The mayor of the city of Mykolaiv, the closest to where Ukrainian forces are looking to launch a counter-offensive in Kherson, said Russian strikes had damaged a university dormitory.
He said in a briefing that 403 people had been killed in his region since the invasion but added that a looming Ukraine counter-offensive for the neighbouring Kherson region "will result in a decrease of shelling".
Ukraine was bolstered by more supplies of Western arms - particularly long-range artillery - as it looks to launch a major push in the south to retake Kherson.
The United States announced a new tranche of weapons worth $550 million for Ukraine's forces, including ammunition for increasingly important rocket launchers and artillery pieces.
"Our artillerymen are ready to turn night into day to expel the Russian invaders," Ukraine's Defence Minister Oleksiy Reznikov said.
In response, Russia accused the United States of direct involvement in the Ukraine war.
Russia said it was responding to comments by Ukraine's deputy head of military intelligence Vadym Skibitsky, about the way Kyiv used US-supplied long-range HIMARs rocket-launch systems based on what he called "excellent satellite imagery and real-time information".
Mr Skibitsky told Britain's Telegraph newspaper there was consultation between US and Ukrainian intelligence officials before strikes and that Washington had an effective veto on intended targets, though he said US officials were not providing direct targeting information.
Russia's defence ministry said the interview showed that Washington was entangled in the conflict despite repeated assertions that it was limiting its role to arms supplies because it did not want a direct confrontation with Moscow.
"All this undeniably proves that Washington, contrary to White House and Pentagon claims, is directly involved in the conflict in Ukraine," the Russian defence ministry said in a statement.

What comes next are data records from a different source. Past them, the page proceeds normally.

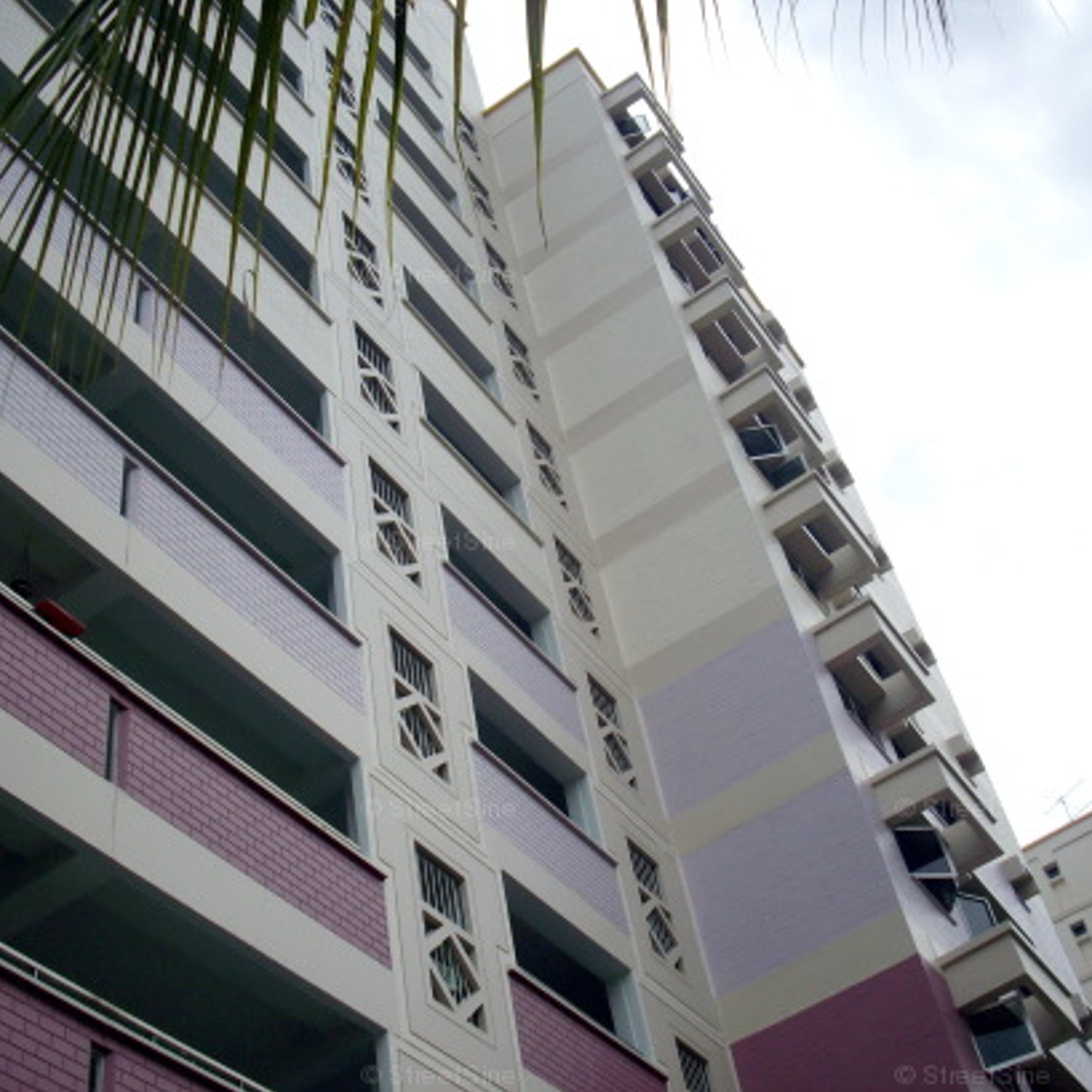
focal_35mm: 44
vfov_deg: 38.3
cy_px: 545
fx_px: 1570
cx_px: 561
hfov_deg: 38.3
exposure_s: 1/800
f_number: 5.6
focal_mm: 6.2
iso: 80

"It is the Biden administration that is directly responsible for all Kyiv-approved rocket attacks on residential areas and civilian infrastructure in populated areas of Donbas and other regions, which have resulted in mass deaths of civilians."
There was no immediate reaction to the ministry's allegations from the White House or Pentagon.
Mr Zelensky said that despite US supplies of artillery, Ukraine cannot completely overcome Russia's advantage in artillery and manpower.
Deliveries of sophisticated long-range weapons systems from Western nations to Ukraine are seen as vital if Kyiv's forces are to turn the tide of the war, in which Russia relies heavily on long-distance bombardments of urban areas.
He added in a late-night address that fighting in parts of the Donbas region is "just hell", and words "cannot describe it".
In Moscow meanwhile, Russia paved the way for handing tough prison sentences to captured members of Ukraine's Azov regiment.
Fighters from Azov were among 2,500 Ukrainian soldiers who surrendered in May after weeks of fierce resistance at the Azovstal steel plant in devastated Mariupol.
The regiment - which was incorporated into Ukraine's national guard in 2014 - is demonised by Moscow for alleged far-right links.
Its members were among 50 Ukrainian servicemen killed last week in an attack on a jail holding prisoners of war in Russian-occupied territory.
Ukraine has accused Moscow of deliberately executing the detainees, while Russia says Ukrainian forces hit the facility with missiles.
Azov, in response to the Russian court ruling, called on the US and other countries to recognise Russia as a "terrorist state".